When a single Vβ family is detected, as is the case of two thirds of the flow cytometric positive cases in our study, a single Vβ tube can be used to assess clonality, tumor burden, and therefore treatment response. Morice et al28 used Vβ flow cytometric analysis in the follow-up of 6 Sézary syndrome patients for up to 188 days. In our study, 30 out of 44 patients with single Vβ detected by Vβ flow cytometry were followed for peripheral blood tumor burden up to 4 years. The absolute counts calculated by flow cytometric Vβ generally correlated well with the total CD3+CD4+ T cells. However, flow cytometric Vβ analysis showed that even when the total number of CD3+CD4+ cells dropped significantly to the normal range, the proportion of the neoplastic cells remained high, indicating residual disease. As a small subset of normal CD4+ T cells is CD26−, quantitation of Vβ+ cells would provide a more accurate assessment of tumor burden than absolute CD4+CD26− cells in posttreatment samples. One concern in following patients with mycosis fungoides or Sézary syndrome is clonal evolution, which may result in loss of surface Vβ expression in the neoplastic T cells, thus escaping from detection. In our experience of monitoring 30 patients for 1–4 years during clinical follow-up, loss expression of Vβ was never encountered.

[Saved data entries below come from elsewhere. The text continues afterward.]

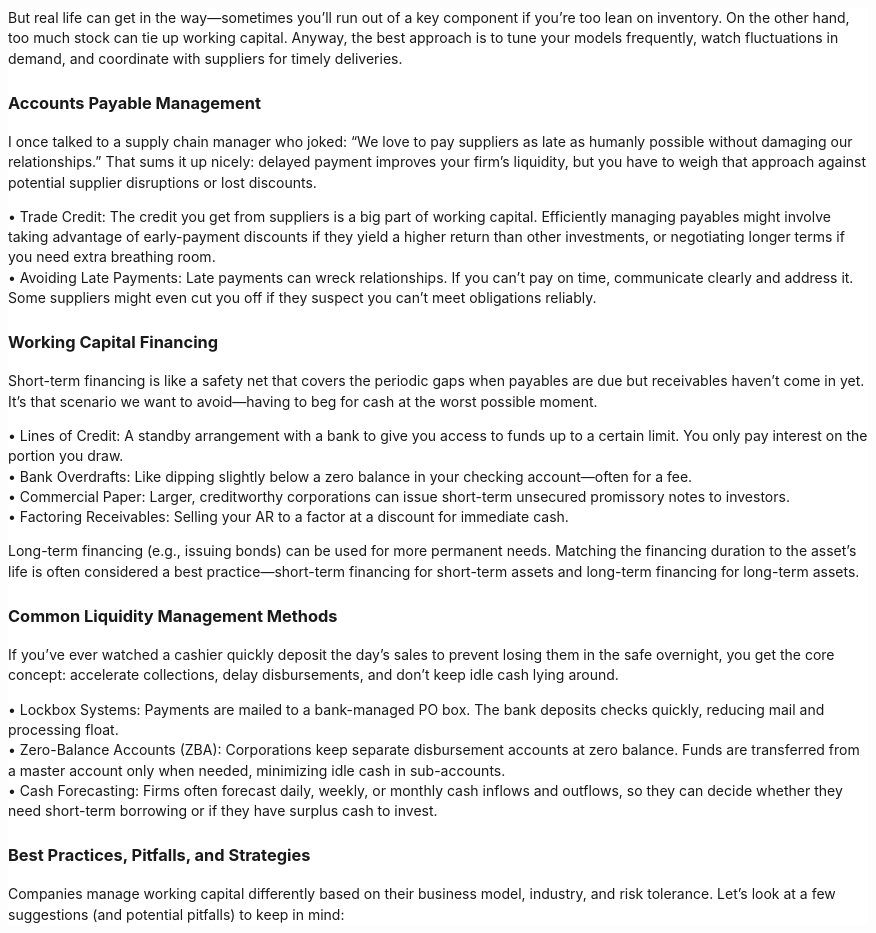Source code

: But real life can get in the way—sometimes you’ll run out of a key component if you’re too lean on inventory. On the other hand, too much stock can tie up working capital. Anyway, the best approach is to tune your models frequently, watch fluctuations in demand, and coordinate with suppliers for timely deliveries.

### Accounts Payable Management

I once talked to a supply chain manager who joked: “We love to pay suppliers as late as humanly possible without damaging our relationships.” That sums it up nicely: delayed payment improves your firm’s liquidity, but you have to weigh that approach against potential supplier disruptions or lost discounts.

• Trade Credit: The credit you get from suppliers is a big part of working capital. Efficiently managing payables might involve taking advantage of early-payment discounts if they yield a higher return than other investments, or negotiating longer terms if you need extra breathing room.  
• Avoiding Late Payments: Late payments can wreck relationships. If you can’t pay on time, communicate clearly and address it. Some suppliers might even cut you off if they suspect you can’t meet obligations reliably.

### Working Capital Financing

Short-term financing is like a safety net that covers the periodic gaps when payables are due but receivables haven’t come in yet. It’s that scenario we want to avoid—having to beg for cash at the worst possible moment.

• Lines of Credit: A standby arrangement with a bank to give you access to funds up to a certain limit. You only pay interest on the portion you draw.  
• Bank Overdrafts: Like dipping slightly below a zero balance in your checking account—often for a fee.  
• Commercial Paper: Larger, creditworthy corporations can issue short-term unsecured promissory notes to investors.  
• Factoring Receivables: Selling your AR to a factor at a discount for immediate cash.  

Long-term financing (e.g., issuing bonds) can be used for more permanent needs. Matching the financing duration to the asset’s life is often considered a best practice—short-term financing for short-term assets and long-term financing for long-term assets.

### Common Liquidity Management Methods

If you’ve ever watched a cashier quickly deposit the day’s sales to prevent losing them in the safe overnight, you get the core concept: accelerate collections, delay disbursements, and don’t keep idle cash lying around.

• Lockbox Systems: Payments are mailed to a bank-managed PO box. The bank deposits checks quickly, reducing mail and processing float.  
• Zero-Balance Accounts (ZBA): Corporations keep separate disbursement accounts at zero balance. Funds are transferred from a master account only when needed, minimizing idle cash in sub-accounts.  
• Cash Forecasting: Firms often forecast daily, weekly, or monthly cash inflows and outflows, so they can decide whether they need short-term borrowing or if they have surplus cash to invest.  

### Best Practices, Pitfalls, and Strategies

Companies manage working capital differently based on their business model, industry, and risk tolerance. Let’s look at a few suggestions (and potential pitfalls) to keep in mind:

In summary, in this study that consisted of a large number of mycosis fungoides or Sézary syndrome cases with long-term clinical follow-up, we have shown that Vβ expression analysis by flow cytometry is a specific and sensitive assay to detect T-cell clonality. Furthermore, the sensitivity can be further improved by gating on specific subpopulations of T cells with immunophenotypic aberrancies. With recent developments of multiple color flow cytometric techniques, the sensitivity is likely improved further by incorporating multiple additional CD markers in the standard Vβ flow cytometric tubes. In addition, flow cytometric Vβ can assess T-cell clonality and quantity of the neoplastic cells simultaneously and is more sensitive than morphologic assessment in identifying patients with a true blood stage B2. Furthermore, this assay is rapid, convenient, cost-effective, quantitative and valuable in assessing tumor burden in monitoring treatment response.